__WHAT IS NEEDED__
Count the lines in the records below that contain the word "Rubber", and reply with only that number.

Segment Start: DATA TO USE

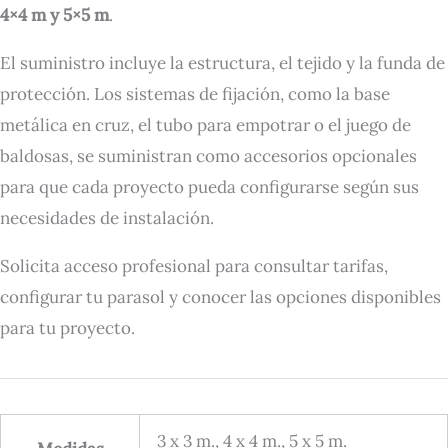
4×4 m y 5×5 m
.
El suministro incluye la estructura, el tejido y la funda de
protección. Los sistemas de fijación, como la base
metálica en cruz, el tubo para empotrar o el juego de
baldosas, se suministran como accesorios opcionales
para que cada proyecto pueda configurarse según sus
necesidades de instalación.
Solicita acceso profesional para consultar tarifas,
configurar tu parasol y conocer las opciones disponibles
para tu proyecto.
3 x 3 m., 4 x 4 m., 5 x 5 m.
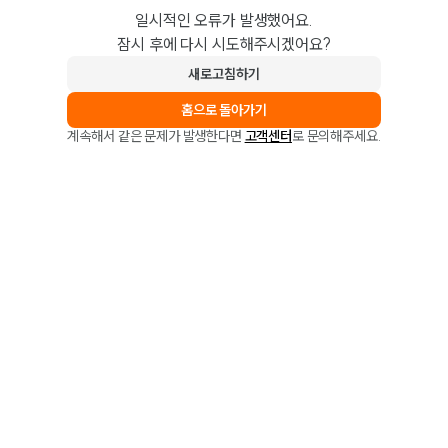
일시적인 오류가 발생했어요.
잠시 후에 다시 시도해주시겠어요?
새로고침하기
홈으로 돌아가기
계속해서 같은 문제가 발생한다면
고객센터
로 문의해주세요.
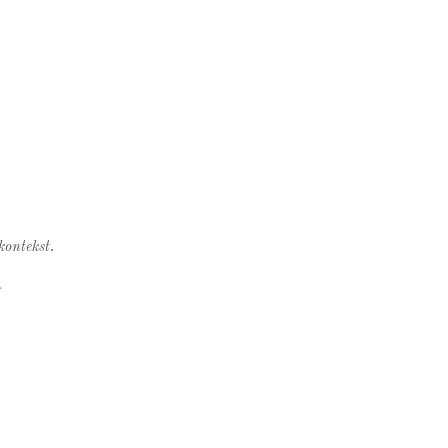
kontekst.
.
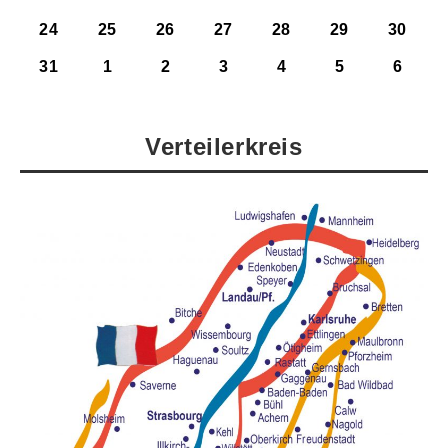
24
25
26
27
28
29
30
31
1
2
3
4
5
6
Verteilerkreis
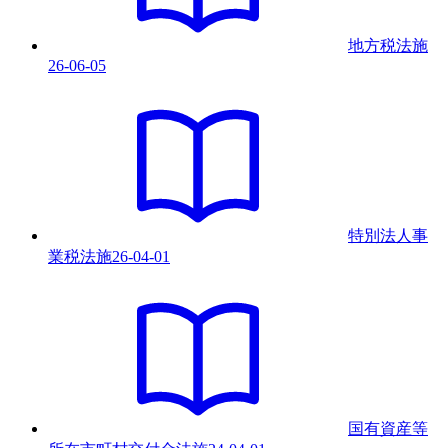
地方税法
施
26-06-05
特別法人事
業税法
施
26-04-01
国有資産等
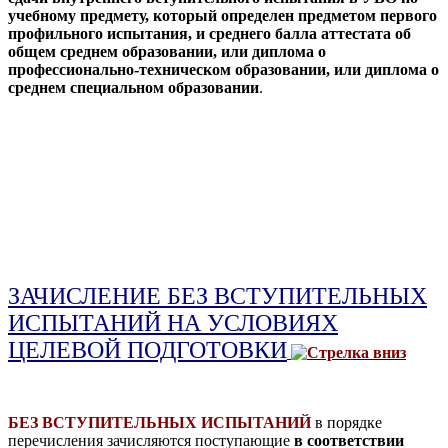
учебному предмету, который определен предметом первого
профильного испытания, и среднего балла аттестата об
общем среднем образовании, или диплома о
профессионально-техническом образовании, или диплома о
среднем специальном образовании
.
ЗАЧИСЛЕНИЕ БЕЗ ВСТУПИТЕЛЬНЫХ
ИСПЫТАНИЙ НА УСЛОВИЯХ
ЦЕЛЕВОЙ ПОДГОТОВКИ
БЕЗ ВСТУПИТЕЛЬНЫХ ИСПЫТАНИЙ
в порядке
перечисления зачисляются поступающие
в соответствии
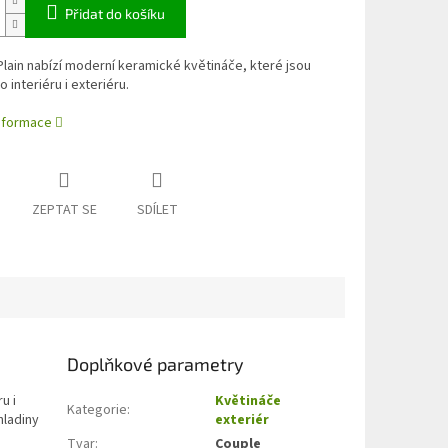
Přidat do košíku
lain nabízí moderní keramické květináče, které jsou
 interiéru i exteriéru.
informace
ZEPTAT SE
SDÍLET
Doplňkové parametry
u i
Květináče
Kategorie
:
hladiny
exteriér
Tvar
:
Couple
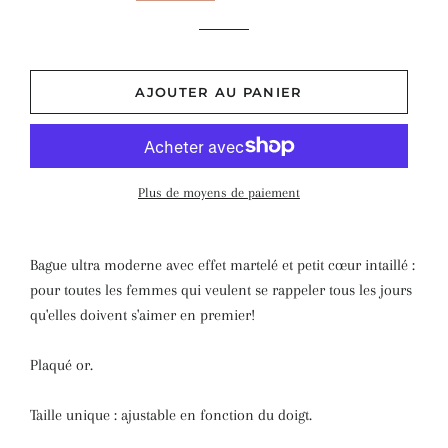
AJOUTER AU PANIER
Plus de moyens de paiement
Bague ultra moderne avec effet martelé et petit cœur intaillé :
pour toutes les femmes qui veulent se rappeler tous les jours
qu'elles doivent s'aimer en premier!
Plaqué or.
Taille unique : ajustable en fonction du doigt.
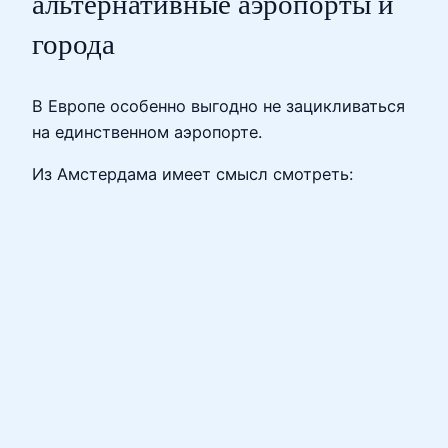
альтернативные аэропорты и
города
В Европе особенно выгодно не зацикливаться
на единственном аэропорте.
Из Амстердама имеет смысл смотреть:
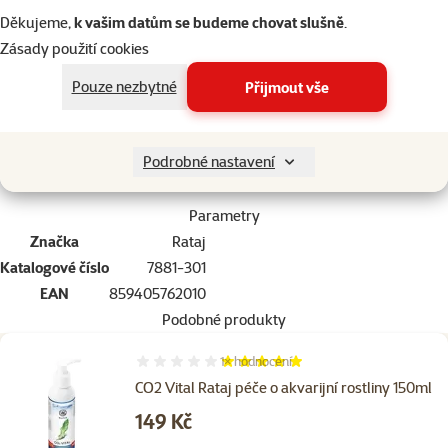
Pro optimální působení hnojiva je nutné udržovat pH akvarijní
Děkujeme,
k vašim datům se budeme chovat slušně
.
vody v rozmezí 6,3 - 6,8 podle UT (uhličitanové tvrdosti) vody.
Zásady použití cookies
Optimálního pH můžeme dosáhnout aplikací přípravku Acidon nebo
dávkováním CO2 do akvária.
Pouze nezbytné
Přijmout vše
Podrobné nastavení
Parametry
Značka
Rataj
Katalogové číslo
7881-301
EAN
859405762010
Podobné produkty
1×
hodnocení
Hodnocení 100%, počet hodnocení: 1
CO2 Vital Rataj péče o akvarijní rostliny 150ml
Cena
149 Kč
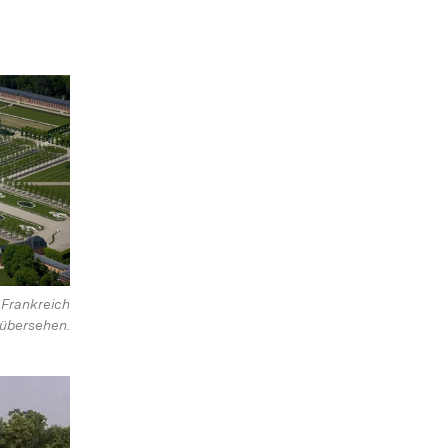
 Frankreich
 übersehen.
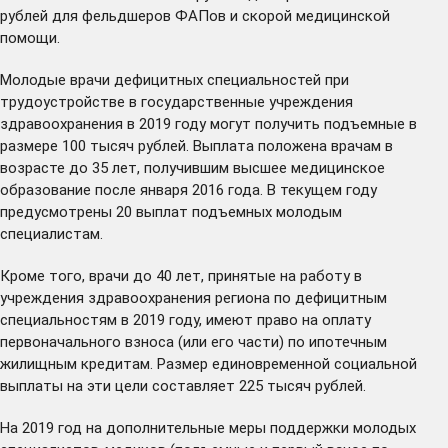
рублей для фельдшеров ФАПов и скорой медицинской
помощи.
Молодые врачи дефицитных специальностей при
трудоустройстве в государственные учреждения
здравоохранения в 2019 году могут получить подъемные в
размере 100 тысяч рублей. Выплата положена врачам в
возрасте до 35 лет, получившим высшее медицинское
образование после января 2016 года. В текущем году
предусмотрены 20 выплат подъемных молодым
специалистам.
Кроме того, врачи до 40 лет, принятые на работу в
учреждения здравоохранения региона по дефицитным
специальностям в 2019 году, имеют право на оплату
первоначального взноса (или его части) по ипотечным
жилищным кредитам. Размер единовременной социальной
выплаты на эти цели составляет 225 тысяч рублей.
На 2019 год на дополнительные меры поддержки молодых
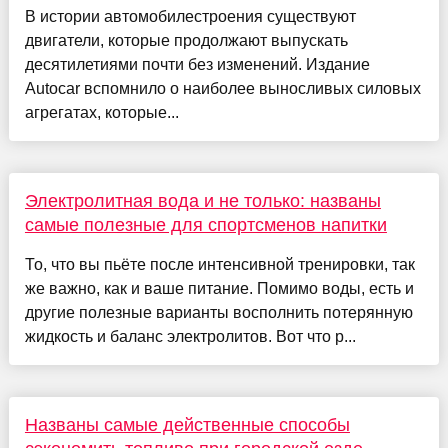
В истории автомобилестроения существуют
двигатели, которые продолжают выпускать
десятилетиями почти без изменений. Издание
Autocar вспомнило о наиболее выносливых силовых
агрегатах, которые...
Электролитная вода и не только: названы
самые полезные для спортсменов напитки
То, что вы пьёте после интенсивной тренировки, так
же важно, как и ваше питание. Помимо воды, есть и
другие полезные варианты восполнить потерянную
жидкость и баланс электролитов. Вот что р...
Названы самые действенные способы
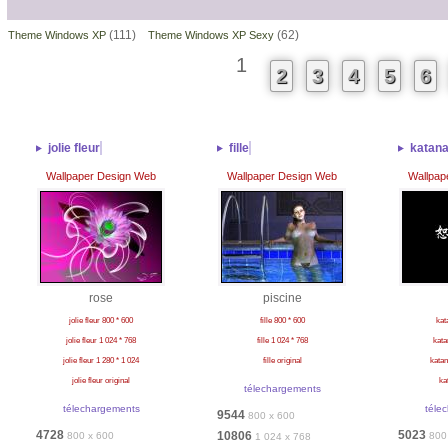
(111)
(62)
Theme Windows XP
Theme Windows XP Sexy
1
2
3
4
5
6
jolie fleur
fille
katan
Wallpaper Design Web
Wallpaper Design Web
Wallpap
rose
piscine
jolie fleur 800 * 600
fille 800 * 600
kat
jolie fleur 1 024 * 768
fille 1 024 * 768
kata
jolie fleur 1 280 * 1 024
fille original
katan
jolie fleur original
ka
télechargements
télechargements
téle
9544
800 x 600
4728
5023
10806
800 x 600
800
1 024 x 768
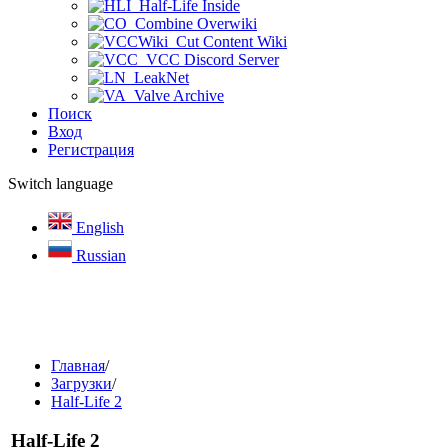
Half-Life Inside
Combine Overwiki
Cut Content Wiki
VCC Discord Server
LeakNet
Valve Archive
Поиск
Вход
Регистрация
Switch language
English
Russian
Главная
/
Загрузки
/
Half-Life 2
Half-Life 2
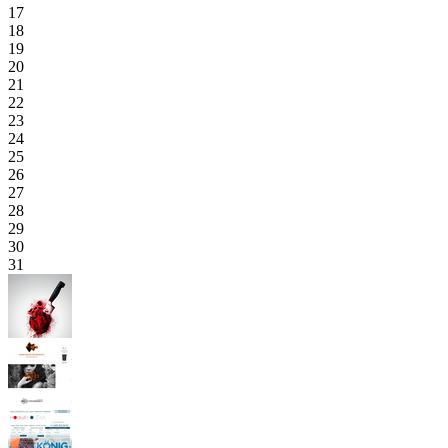
17
18
19
20
21
22
23
24
25
26
27
28
29
30
31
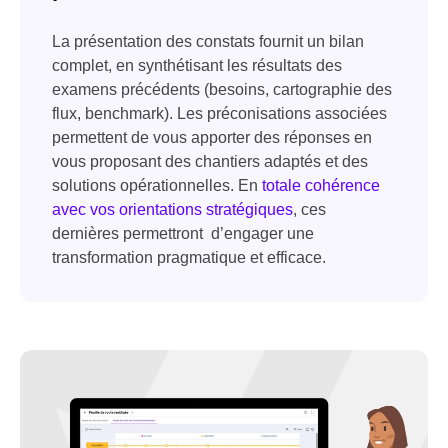
La présentation des constats fournit un bilan
complet, en synthétisant les résultats des
examens précédents (besoins, cartographie des
flux, benchmark). Les préconisations associées
permettent de vous apporter des réponses en
vous proposant des chantiers adaptés et des
solutions opérationnelles. En
totale cohérence
avec vos orientations stratégiques
, ces
dernières permettront d’engager une
transformation pragmatique et efficace.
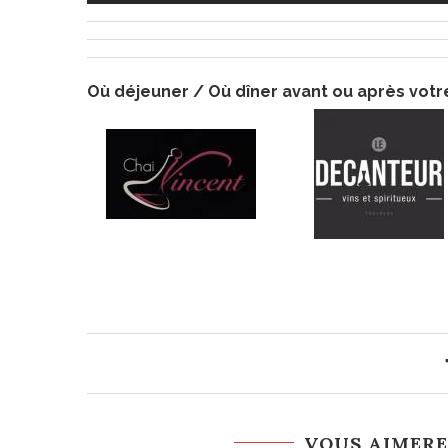
Où déjeuner / Où dîner avant ou après vot
VOUS AIMERE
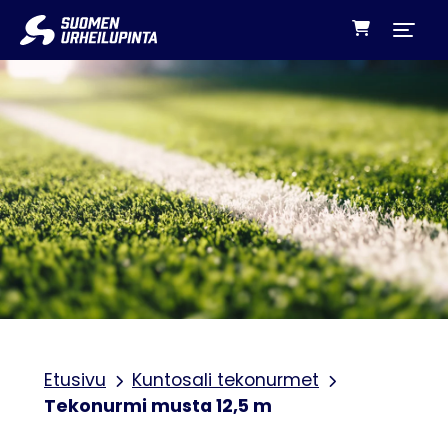
Siirry sisältöön
Etusivu
Kuntosali tekonurmet
Tekonurmi musta 12,5 m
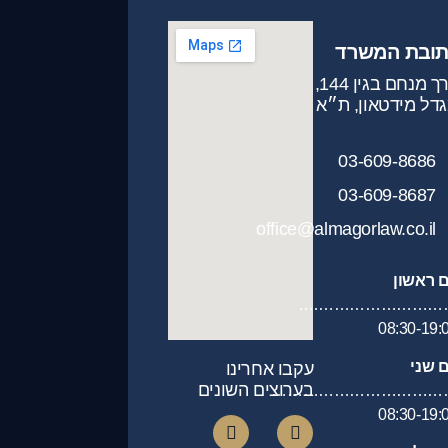
תובת המשרד
דרך מנחם בגין 144,
דל מידטאון, ת״א
03-609-8686
03-609-8687
office@almagorlaw.co.il
ם ראשון
…………………………
08:30-19:
ם שני
עקבו אחרינו
בערוצים השונים
……………………………
08:30-19:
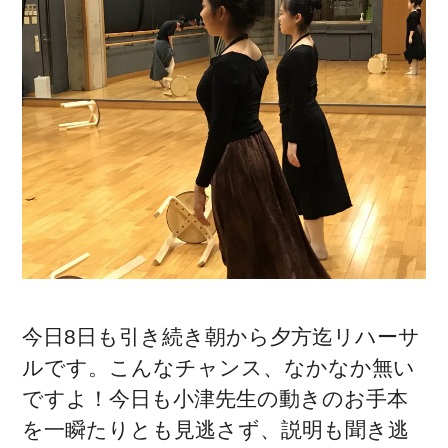
今日8日も引き続き朝から夕方迄リハーサ
ルです。こんなチャンス、なかなか無い
ですよ！今日も小津先生の動きのお手本
を一瞬たりとも見逃さず、説明も聞き逃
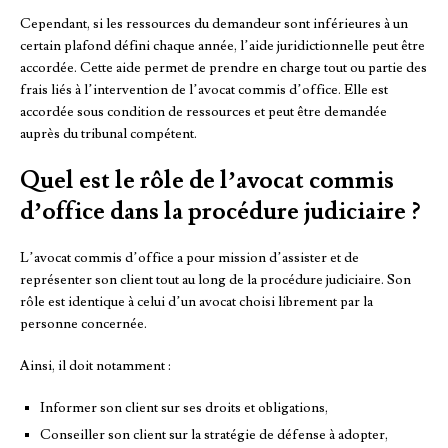
Cependant, si les ressources du demandeur sont inférieures à un
certain plafond défini chaque année, l’aide juridictionnelle peut être
accordée. Cette aide permet de prendre en charge tout ou partie des
frais liés à l’intervention de l’avocat commis d’office. Elle est
accordée sous condition de ressources et peut être demandée
auprès du tribunal compétent.
Quel est le rôle de l’avocat commis
d’office dans la procédure judiciaire ?
L’avocat commis d’office a pour mission d’assister et de
représenter son client tout au long de la procédure judiciaire. Son
rôle est identique à celui d’un avocat choisi librement par la
personne concernée.
Ainsi, il doit notamment :
Informer son client sur ses droits et obligations,
Conseiller son client sur la stratégie de défense à adopter,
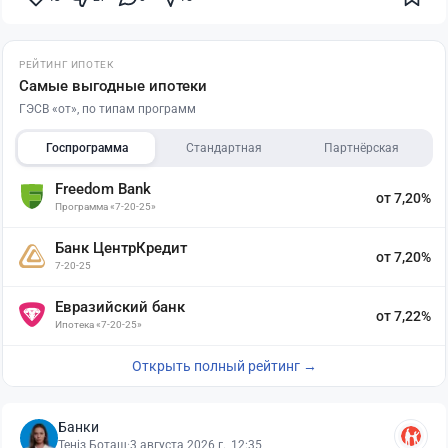
РЕЙТИНГ ИПОТЕК
Самые выгодные ипотеки
ГЭСВ «от», по типам программ
Госпрограмма
Стандартная
Партнёрская
Freedom Bank
от 7,20%
Программа «7-20-25»
Банк ЦентрКредит
от 7,20%
7-20-25
Евразийский банк
от 7,22%
Ипотека «7-20-25»
Открыть полный рейтинг →
Банки
Теңіз Боташ
·
3 августа 2026 г., 12:35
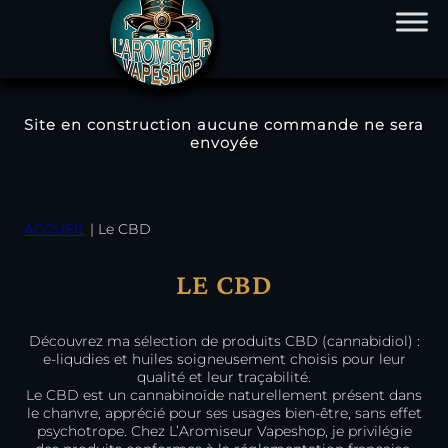
Site en construction aucune commande ne sera
envoyée
ACCUEIL
|
Le CBD
LE CBD
Découvrez ma sélection de produits CBD (cannabidiol) :
e-liqudies et huiles soigneusement choisis pour leur
qualité et leur traçabilité.
Le CBD est un cannabinoïde naturellement présent dans
le chanvre, apprécié pour ses usages bien-être, sans effet
psychotrope. Chez L’Aromiseur Vapeshop, je privilégie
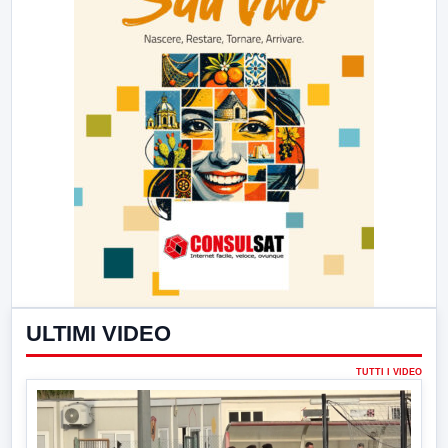
ULTIMI VIDEO
TUTTI I VIDEO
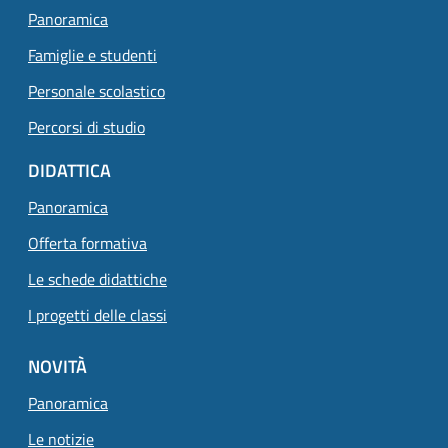
Panoramica
Famiglie e studenti
Personale scolastico
Percorsi di studio
DIDATTICA
Panoramica
Offerta formativa
Le schede didattiche
I progetti delle classi
NOVITÀ
Panoramica
Le notizie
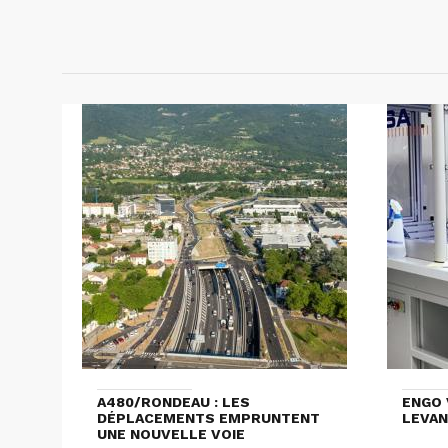
A480/RONDEAU : LES
ENGO 
DÉPLACEMENTS EMPRUNTENT
LEVAN
UNE NOUVELLE VOIE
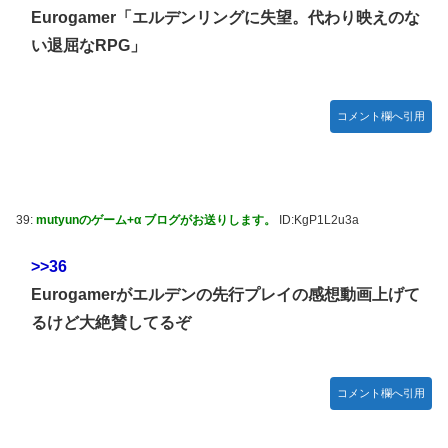
Eurogamer「エルデンリングに失望。代わり映えのな
い退屈なRPG」
コメント欄へ引用
39:
mutyunのゲーム+α ブログがお送りします。
ID:KgP1L2u3a
>>36
Eurogamerがエルデンの先行プレイの感想動画上げて
るけど大絶賛してるぞ
コメント欄へ引用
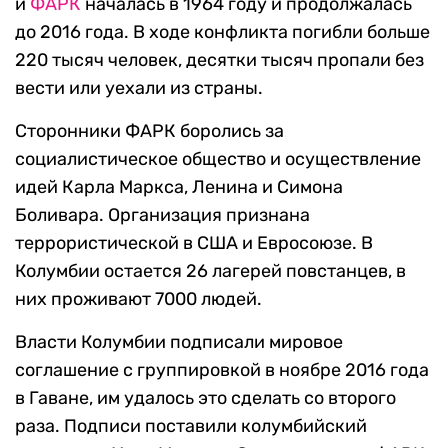
и
ФАРК
началась в 1964 году и продолжалась
до 2016 года. В ходе конфликта погибли больше
220 тысяч человек, десятки тысяч пропали без
вести или уехали из страны.
Сторонники ФАРК боролись за
социалистическое общество и осуществление
идей Карла Маркса, Ленина и Симона
Боливара. Организация признана
террористической в США и Евросоюзе. В
Колумбии остается 26 лагерей повстанцев, в
них проживают 7000 людей.
Власти Колумбии подписали мировое
соглашение с группировкой в ноябре 2016 года
в Гаване, им удалось это сделать со второго
раза. Подписи поставили колумбийский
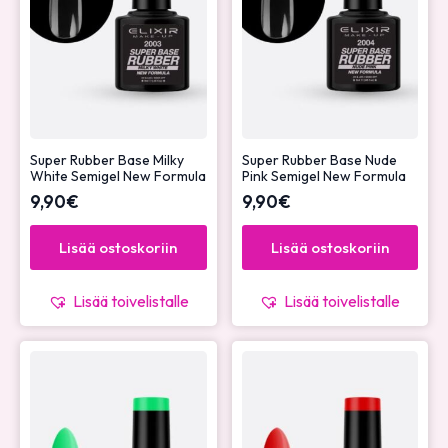
Super Rubber Base Milky
Super Rubber Base Nude
White Semigel New Formula
Pink Semigel New Formula
9,90
€
9,90
€
Lisää ostoskoriin
Lisää ostoskoriin
Lisää toivelistalle
Lisää toivelistalle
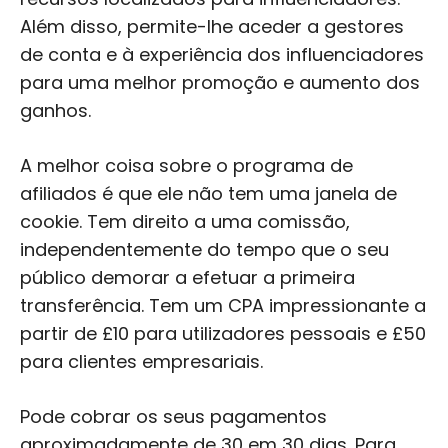
Além disso, permite-lhe aceder a gestores
de conta e à experiência dos influenciadores
para uma melhor promoção e aumento dos
ganhos.
A melhor coisa sobre o programa de
afiliados é que ele não tem uma janela de
cookie. Tem direito a uma comissão,
independentemente do tempo que o seu
público demorar a efetuar a primeira
transferência. Tem um CPA impressionante a
partir de £10 para utilizadores pessoais e £50
para clientes empresariais.
Pode cobrar os seus pagamentos
aproximadamente de 30 em 30 dias. Para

Segment End: DATA TO USE

__SOLUTION TO THE EXERCISE__
2